Investigators have identified a Belgian national living in Syria as the possible mastermind behind the attacks, which targeted bars, restaurants, a concert hall and soccer stadium.

“Friday’s act of war was decided upon and planned in Syria, prepared and organized in Belgium and carried out on our territory with the complicity of French citizens,” said Hollande.

Prosecutors have identified five of the seven dead assailants – four Frenchmen and a foreigner fingerprinted in Greece last month. His role in the carnage has fueled speculation that Islamic State took advantage of a recent wave of refugees fleeing Syria to slip militants into Europe.

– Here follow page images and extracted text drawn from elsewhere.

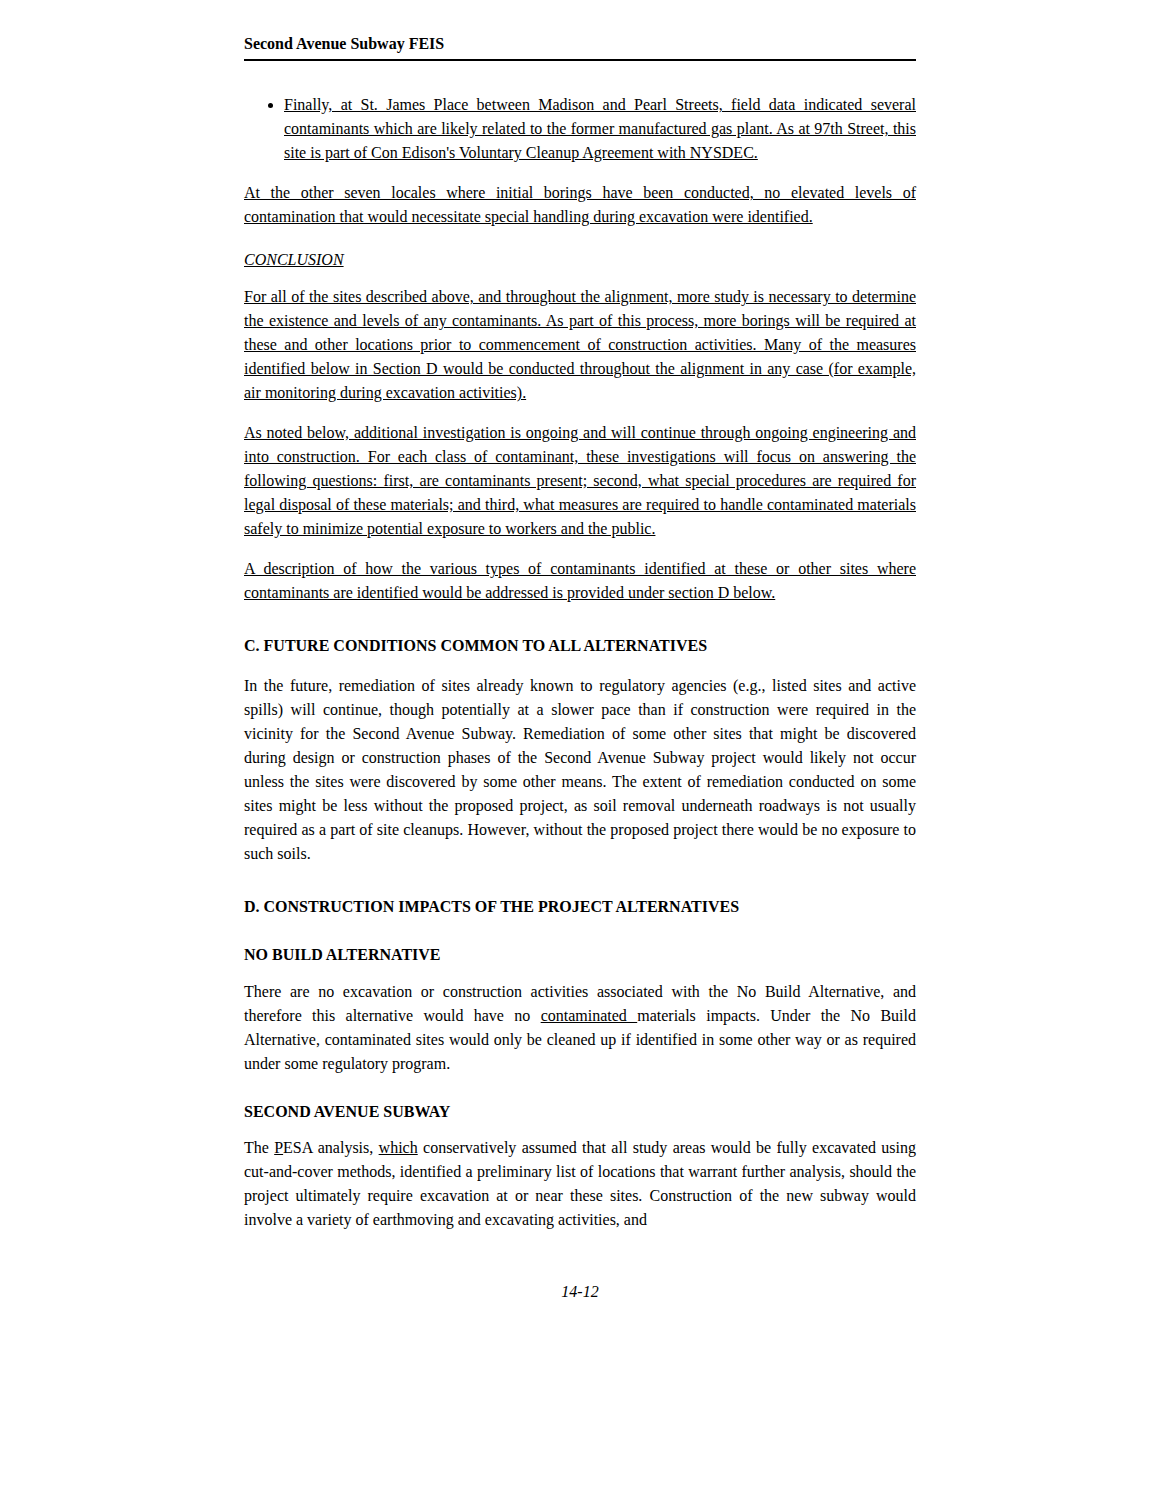Second Avenue Subway FEIS
Finally, at St. James Place between Madison and Pearl Streets, field data indicated several contaminants which are likely related to the former manufactured gas plant. As at 97th Street, this site is part of Con Edison's Voluntary Cleanup Agreement with NYSDEC.
At the other seven locales where initial borings have been conducted, no elevated levels of contamination that would necessitate special handling during excavation were identified.
CONCLUSION
For all of the sites described above, and throughout the alignment, more study is necessary to determine the existence and levels of any contaminants. As part of this process, more borings will be required at these and other locations prior to commencement of construction activities. Many of the measures identified below in Section D would be conducted throughout the alignment in any case (for example, air monitoring during excavation activities).
As noted below, additional investigation is ongoing and will continue through ongoing engineering and into construction. For each class of contaminant, these investigations will focus on answering the following questions: first, are contaminants present; second, what special procedures are required for legal disposal of these materials; and third, what measures are required to handle contaminated materials safely to minimize potential exposure to workers and the public.
A description of how the various types of contaminants identified at these or other sites where contaminants are identified would be addressed is provided under section D below.
C. FUTURE CONDITIONS COMMON TO ALL ALTERNATIVES
In the future, remediation of sites already known to regulatory agencies (e.g., listed sites and active spills) will continue, though potentially at a slower pace than if construction were required in the vicinity for the Second Avenue Subway. Remediation of some other sites that might be discovered during design or construction phases of the Second Avenue Subway project would likely not occur unless the sites were discovered by some other means. The extent of remediation conducted on some sites might be less without the proposed project, as soil removal underneath roadways is not usually required as a part of site cleanups. However, without the proposed project there would be no exposure to such soils.
D. CONSTRUCTION IMPACTS OF THE PROJECT ALTERNATIVES
NO BUILD ALTERNATIVE
There are no excavation or construction activities associated with the No Build Alternative, and therefore this alternative would have no contaminated materials impacts. Under the No Build Alternative, contaminated sites would only be cleaned up if identified in some other way or as required under some regulatory program.
SECOND AVENUE SUBWAY
The PESA analysis, which conservatively assumed that all study areas would be fully excavated using cut-and-cover methods, identified a preliminary list of locations that warrant further analysis, should the project ultimately require excavation at or near these sites. Construction of the new subway would involve a variety of earthmoving and excavating activities, and
14-12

Police believe one attacker is on the run, and suspect at least four people helped organize the mayhem.

French Prime Minister Manuel Valls told RTL Radio: “We know that more attacks are being prepared, not just against France but also against other European countries.” He added: “We are going to live with this terrorist threat for a long time.”

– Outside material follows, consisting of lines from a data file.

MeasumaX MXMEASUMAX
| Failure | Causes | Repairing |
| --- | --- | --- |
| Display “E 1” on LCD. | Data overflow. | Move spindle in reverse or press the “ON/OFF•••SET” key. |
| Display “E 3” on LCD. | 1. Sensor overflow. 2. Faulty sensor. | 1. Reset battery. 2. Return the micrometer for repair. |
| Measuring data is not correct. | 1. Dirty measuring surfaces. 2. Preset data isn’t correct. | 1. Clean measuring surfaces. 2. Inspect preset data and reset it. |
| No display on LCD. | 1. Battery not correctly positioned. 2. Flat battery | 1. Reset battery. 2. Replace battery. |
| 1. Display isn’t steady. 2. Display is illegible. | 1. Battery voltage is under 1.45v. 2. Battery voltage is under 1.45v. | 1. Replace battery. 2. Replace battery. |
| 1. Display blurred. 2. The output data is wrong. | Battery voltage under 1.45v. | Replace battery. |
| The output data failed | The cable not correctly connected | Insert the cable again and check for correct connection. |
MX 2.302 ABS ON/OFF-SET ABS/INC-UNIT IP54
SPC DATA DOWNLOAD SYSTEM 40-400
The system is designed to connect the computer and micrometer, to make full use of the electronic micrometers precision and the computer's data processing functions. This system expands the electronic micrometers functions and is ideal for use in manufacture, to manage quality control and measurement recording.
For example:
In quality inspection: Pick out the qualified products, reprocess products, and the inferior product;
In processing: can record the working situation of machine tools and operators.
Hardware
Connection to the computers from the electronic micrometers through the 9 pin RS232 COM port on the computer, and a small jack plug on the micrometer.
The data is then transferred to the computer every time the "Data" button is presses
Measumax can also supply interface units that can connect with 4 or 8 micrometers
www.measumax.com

Islamic State warned in a video on Monday that any country hitting it would suffer the same fate as Paris, promising specifically to target Washington.

French President Hollande pledged that French fighter jets would intensify their assaults and said he would meet U.S. President Barack Obama and Russian President Vladimir Putin in the coming days to urge them to pool their resources.

“We must combine our forces to achieve a result that is already too late in coming,” the president said.

The U.S.-led coalition has been bombing Islamic State for more than a year. Russia joined the conflict in September, but Western officials say it has mainly hit foreign-backed fighters battling Syrian President Bashar al-Assad, not Islamic State.

Speaking in Turkey at the same time as Hollande, Obama called Friday’s attacks a “terrible and sickening setback”, but maintained that the U.S.-led coalition was making progress.

“Even as we grieve with our French friends … we can’t lose sight that there has been progress,” Obama said at a Group of 20 summit, ruling out sending in ground troops.

U.S. Secretary of State John Kerry, visiting Paris to pay respects to those killed in the attacks, said: “Tonight we are all Parisians,” and pledged the United States would stand “shoulder to shoulder” with France against Islamic State militants. He is due to meet Hollande on Tuesday morning.

Much of France came to a standstill at midday for a minute’s silence to remember the dead, many of whom were young people killed as they enjoyed a night out. Metro trains stopped, pedestrians paused and office workers stood at their desks.

In a sign of life slowly returning to normal, schools and museums reopened after a 48-hour shutdown, as did the Eiffel Tower, which lit up the night sky in the red, white and blue colors of the French flag following two days of darkness.